Arguments aren't logical. To win them, you have to understand people.
We've scoured the research and compiled the following science-backed tactics that will help you win any argument.
Contrary to what your debate coach said, arguments aren't rational.
So respect the other person's perspective, no matter how ridiculous it sounds.
"When people have their self-worth validated in some way, they tend to be more receptive to information that challenges their beliefs," political psychologist Peter Ditto from the University of California at Irvine tells New York Magazine.
With that emotional connection established, you can then start getting logical.
Don't try to 'win' the argument.
Attacking someone's ideas puts them into fight-or-flight mode. Once they're on edge, there will be no getting through to them.
So if you want to be convincing, practice "extreme agreement": Take your conversational partner's views and advance them to their logical — and perhaps absurd — conclusion.
Don't ask why. Ask how.
In a 2013 study, University of Colorado psychologist Philip M. Fernbach separated people with extreme political views into two groups — people who had to explain why their opinions were right, and those who were tasked with explaining how their ideals could be turned into actual policy.
Folks who gave their reasons for being right were just as confident in their convictions after the experiment as they were beforehand. But the people who had to explain the mechanics of implementation had softer views.
Pixar cofounder Ed Catmull knew Steve Jobs for 26 years.
They had some arguments.
He avoided having shouting arguments with Jobs, instead employing a persistent method:
"I would say something to him and he would immediately shoot it down because he could think faster than I could ... I would then wait a week ... I'd call him up and I give my counter argument to what he had said and he'd immediately shoot it down. So I had to wait another week, and sometimes this went on for months."

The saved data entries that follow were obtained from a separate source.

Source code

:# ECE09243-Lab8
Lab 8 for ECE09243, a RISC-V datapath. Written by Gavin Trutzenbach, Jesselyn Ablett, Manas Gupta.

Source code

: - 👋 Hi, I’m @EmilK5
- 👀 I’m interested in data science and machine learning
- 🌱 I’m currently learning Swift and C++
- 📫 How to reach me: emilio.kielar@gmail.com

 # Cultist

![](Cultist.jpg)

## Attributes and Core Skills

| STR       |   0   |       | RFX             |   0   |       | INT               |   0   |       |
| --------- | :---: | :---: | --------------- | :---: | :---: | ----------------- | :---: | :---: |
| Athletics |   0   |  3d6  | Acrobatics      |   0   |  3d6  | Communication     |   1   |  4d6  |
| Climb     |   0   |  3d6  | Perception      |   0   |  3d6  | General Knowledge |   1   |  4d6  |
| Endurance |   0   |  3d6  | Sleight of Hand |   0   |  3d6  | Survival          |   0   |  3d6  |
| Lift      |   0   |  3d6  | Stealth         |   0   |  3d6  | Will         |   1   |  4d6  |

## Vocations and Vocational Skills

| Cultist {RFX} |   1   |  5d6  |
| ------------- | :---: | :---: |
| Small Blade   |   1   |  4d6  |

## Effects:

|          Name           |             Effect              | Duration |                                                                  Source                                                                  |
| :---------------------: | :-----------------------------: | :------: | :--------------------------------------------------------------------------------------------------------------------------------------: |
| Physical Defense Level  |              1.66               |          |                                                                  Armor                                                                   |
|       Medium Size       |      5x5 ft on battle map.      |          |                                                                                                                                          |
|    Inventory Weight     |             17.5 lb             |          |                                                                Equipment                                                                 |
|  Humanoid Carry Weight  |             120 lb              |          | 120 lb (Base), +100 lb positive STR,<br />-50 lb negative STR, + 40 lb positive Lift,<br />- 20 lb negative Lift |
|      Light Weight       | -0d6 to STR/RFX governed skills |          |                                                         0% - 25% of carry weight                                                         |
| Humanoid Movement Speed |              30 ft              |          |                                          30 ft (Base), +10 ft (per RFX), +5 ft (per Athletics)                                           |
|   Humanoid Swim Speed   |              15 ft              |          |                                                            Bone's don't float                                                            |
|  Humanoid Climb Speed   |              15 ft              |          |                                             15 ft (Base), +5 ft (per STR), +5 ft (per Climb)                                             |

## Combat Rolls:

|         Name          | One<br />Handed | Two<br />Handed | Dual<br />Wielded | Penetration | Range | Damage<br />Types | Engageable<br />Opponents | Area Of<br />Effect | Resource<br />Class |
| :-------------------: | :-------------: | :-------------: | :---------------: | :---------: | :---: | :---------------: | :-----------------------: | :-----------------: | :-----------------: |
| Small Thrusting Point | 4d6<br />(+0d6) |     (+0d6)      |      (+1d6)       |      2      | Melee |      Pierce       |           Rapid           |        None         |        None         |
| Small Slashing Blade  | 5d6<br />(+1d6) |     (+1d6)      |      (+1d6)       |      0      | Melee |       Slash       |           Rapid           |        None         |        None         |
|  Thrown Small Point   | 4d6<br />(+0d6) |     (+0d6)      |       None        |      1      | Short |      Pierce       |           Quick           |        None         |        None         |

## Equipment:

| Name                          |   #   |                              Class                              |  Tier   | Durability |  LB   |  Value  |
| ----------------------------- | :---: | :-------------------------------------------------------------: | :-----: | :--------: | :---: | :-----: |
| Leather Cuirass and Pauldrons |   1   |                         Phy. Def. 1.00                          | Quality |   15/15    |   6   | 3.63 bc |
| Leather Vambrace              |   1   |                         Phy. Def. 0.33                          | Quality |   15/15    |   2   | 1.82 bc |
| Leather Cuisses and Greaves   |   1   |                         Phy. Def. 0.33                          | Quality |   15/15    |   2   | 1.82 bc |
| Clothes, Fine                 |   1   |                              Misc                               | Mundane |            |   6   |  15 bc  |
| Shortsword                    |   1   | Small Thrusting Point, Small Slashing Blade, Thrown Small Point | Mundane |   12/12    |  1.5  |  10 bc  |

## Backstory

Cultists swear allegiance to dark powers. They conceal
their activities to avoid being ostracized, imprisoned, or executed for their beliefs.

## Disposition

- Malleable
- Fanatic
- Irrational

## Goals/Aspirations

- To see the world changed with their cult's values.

It would resolve in one of three ways: Jobs would admit Catmull was right; Catmull would realize Jobs was right; or Jobs would not respond to Catmull, in effect giving his approval.
Ask open-ended questions.
If you're in a spat with your spouse, couples psychologist John Gottman says to ask questions that allow him or her to open up.
- How would you change it if you had all the money in the world?
- What do you want your life to be like in three years?
- How do you like your job?
It works in arguments at work, too — open-ended questions help transform competitive interactions into cooperative ones.
People don't listen to the smartest person in the room.
A 2013 study found that they listen to the people who act as if they know what is right.
University of Utah management professor Bryan Bonner says people unconsciously look for "messy proxies for expertise" like extroversion, gender, race, or confidence level instead of paying attention to what people are actually saying.
"We'd hope that facts would be the currency of influence," Bonner told The Wall Street Journal. "But often, we guess at who's the expert — and we're wrong."
Demonstrate that other people agree.
In "Influence: The Psychology of Persuasion," Robert Cialdini says "social proof" is one of the best tactics for getting people to see things your way. It exploits the well-documented tendency for people to conform to others' opinions, even if they're strange.
According to social proof, we assume what other people are doing is the correct behavior in a situation. It is the reason long lines in front of a restaurant make the food inside seem so tantalizing. It is also why having the endorsement of a celebrity — like William Shatner — is such an effective marketing tool.
A new study from Cornell University researchers Aner Tal and Brian Wansink shows that people trust scientists. Thus, doing things that make you appear scientific — like using a graph — makes you more trustworthy.
"The prestige of science appears to grant persuasive power even to such trivial science-related elements as graphs," Tal and Wansink write.
Go beyond anecdotes.
A story about how your uncle or your college roommate eats loads of butter and still stays fit is an anecdote.
But if you want to be taken seriously, you need to use data, the kind that's arrived at through peer-reviewed studies with large sample sizes.
Better yet, go for consensus.
"Scientists often use 'consensus' as the ultimate argument-winner, and for good reason," Jacquelyn Gill writes on Contemplative Mammoth. "Scientific consensus is the collected opinions of all scientists, and not just the one you're arguing with. There can be one or two scientists who disagree (just like there are a handful of people who don't believe the Holocaust happened), but if the vast majority of scientists have reached consensus, it means that there is so much evidence in support of an idea that it's basically a guaranteed thing, based on state-of-the-art knowledge."